### EXERCISE INSTRUCTIONS
Edit the records below so that "slice" becomes "wedge", keeping everything else unchanged. Leave the pictures out of your answer.
SUPPLIED MATERIAL Block Start
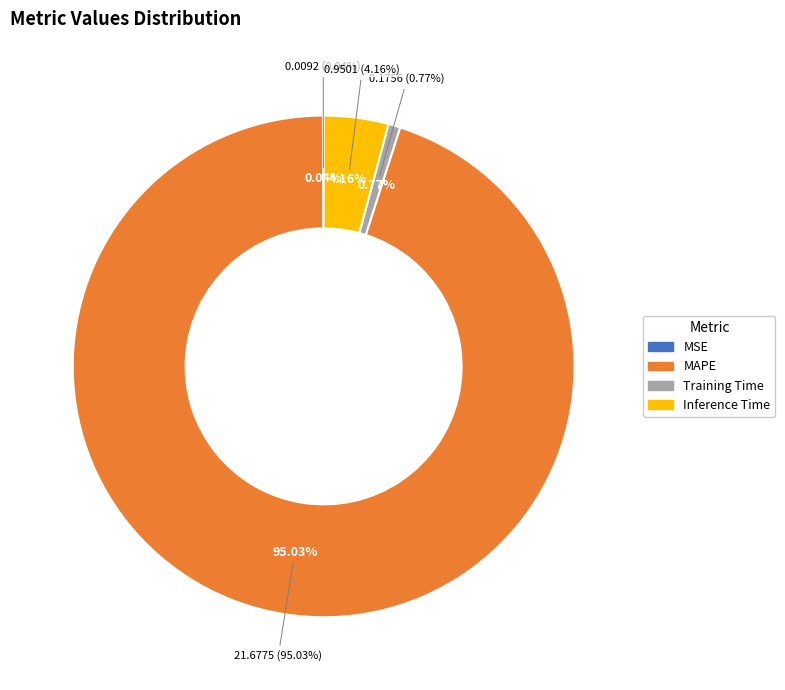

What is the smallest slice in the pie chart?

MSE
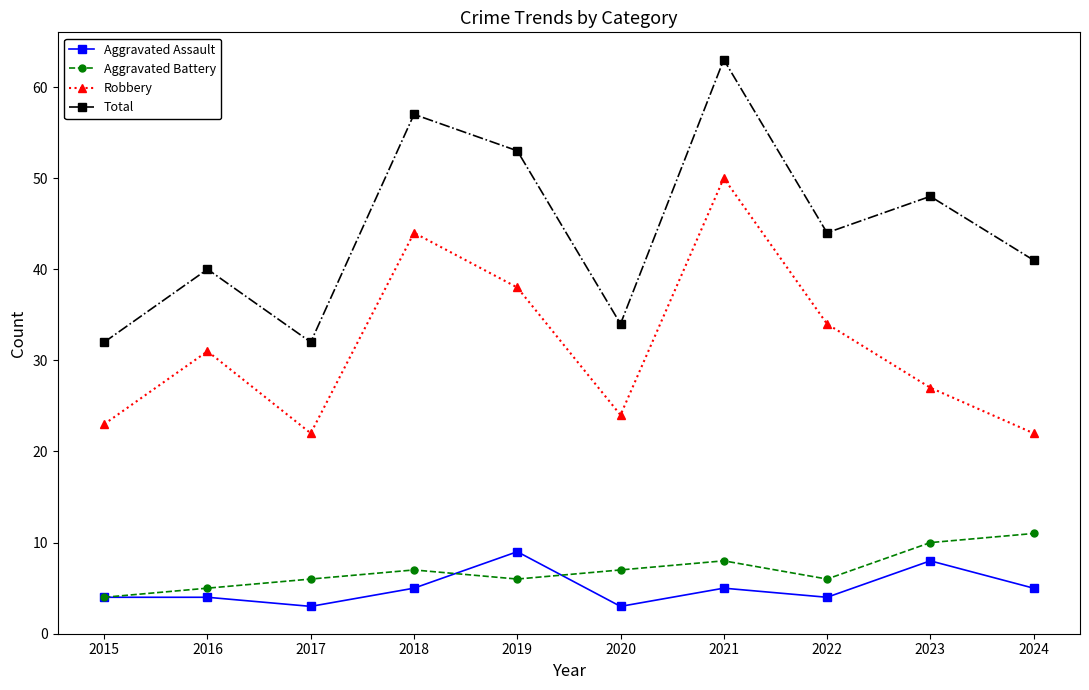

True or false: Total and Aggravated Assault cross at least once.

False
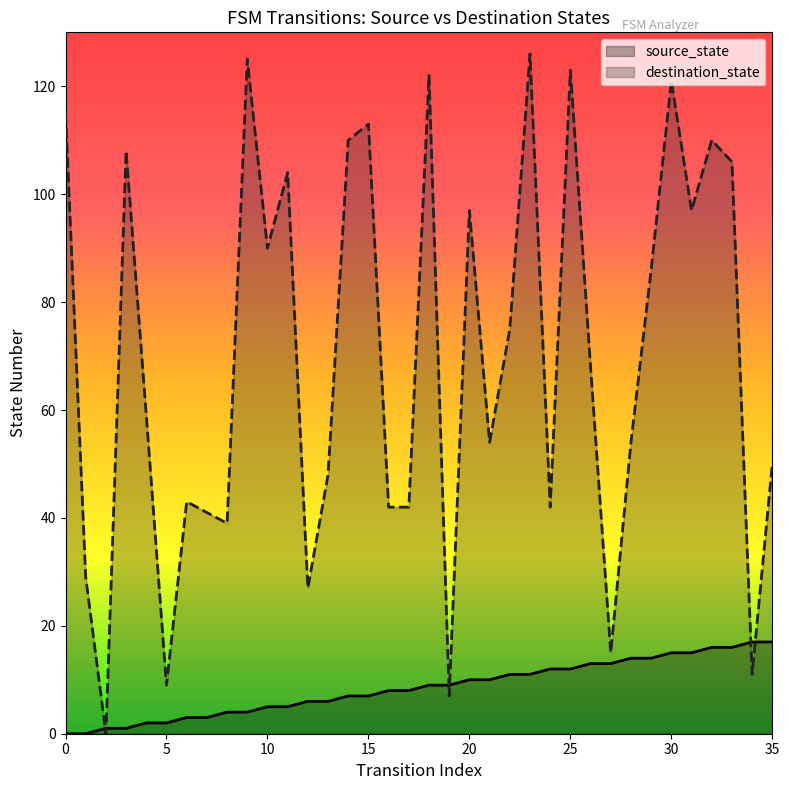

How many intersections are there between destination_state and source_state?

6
SUPPLIED MATERIAL Block End
### SOLUTION FOR THIS PROBLEM
What is the smallest wedge in the pie chart?

MSE

True or false: Total and Aggravated Assault cross at least once.

False

How many intersections are there between destination_state and source_state?

6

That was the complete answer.